The Newcastle scientists, funded by the blood cancer charity Bloodwise, analysed leukaemia cells from 427 children treated for relapsed acute lymphoblastic leukaemia between 2003 and 2013. They used a variety of genetic tests including fluorescence in situ hybridization (FISH), where glowing tags are bound to sequences of DNA within the cancer cells, allowing scientists to view specific genetic changes under a microscope.

Currently, children with relapsed leukaemia are grouped by whether they were at a standard or high risk of a poor outcome, based on factors such as how long the child had been in remission and if leukaemia cells were present in the bone marrow at the time of relapse. Patients currently deemed to be high risk under these criteria will undergo a gruelling stem cell transplant, while standard risk patients are normally treated with further chemotherapy.

Patients whose leukaemia returns a long time after treatment has ended have, up until now, been thought to have a good chance of survival. These patients typically receive less intense chemotherapy than patients thought to be at higher risk. The team, led by Professor Anthony Moorman and Dr Julie Irving from the Northern Institute for Cancer Research at Newcastle University found that children in the standard risk group who, at the time of relapse, had one or more ‘high risk’ genetic abnormalities responded poorly to chemotherapy.

In addition, the researchers discovered abnormalities in a number of genes (e.g. TP53, NR3C1, BTG1 and NRAS), which not only provided additional information about how and why these children responded poorly to current therapy, but also provided useful insights into how future children with similar gene defects might be more efficiently treated. For example, children with a defect in one of the RAS genes may benefit from a new drug called a ‘MEK inhibitor’, which specifically kills cells with a faulty RAS gene.

The study is published in the prestigious journal Blood.
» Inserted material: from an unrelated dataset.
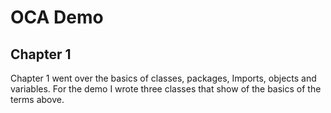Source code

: # OCA Demo

## Chapter 1
Chapter 1 went over the basics of classes, packages, Imports, objects and variables.
For the demo I wrote three classes that show of the basics of the terms above.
Anthony Moorman, Professor of Genetic Epidemiology, who co-leads the Leukaemia Research Cytogenetics Group at Newcastle University, said: “Current methods used to guide treatment for relapsed leukaemia are not accurate enough, with some children believed to have a good chance of survival actually responding very poorly to chemotherapy. Screening patients at relapse for key genetic abnormalities that influence outcome will ensure that treatment can be personalised, thereby improving their chances of survival.”

The researchers also identified a large group of children with ‘low risk’ genetic faults. When these children also had good clinical risk factors – such as a long first remission – their response to standard chemotherapy was very good and they could be spared a stem cell transplant.

Dr Alasdair Rankin, Research Director at Bloodwise, said: “The outlook for children who relapse is generally poor and so more effective treatment approaches are desperately needed. These findings represent a significant step forward in the development of personalised treatment for these patients. Further research will be needed to test whether tailoring treatment for relapsed disease based on genetic factors does actually improve survival rates.”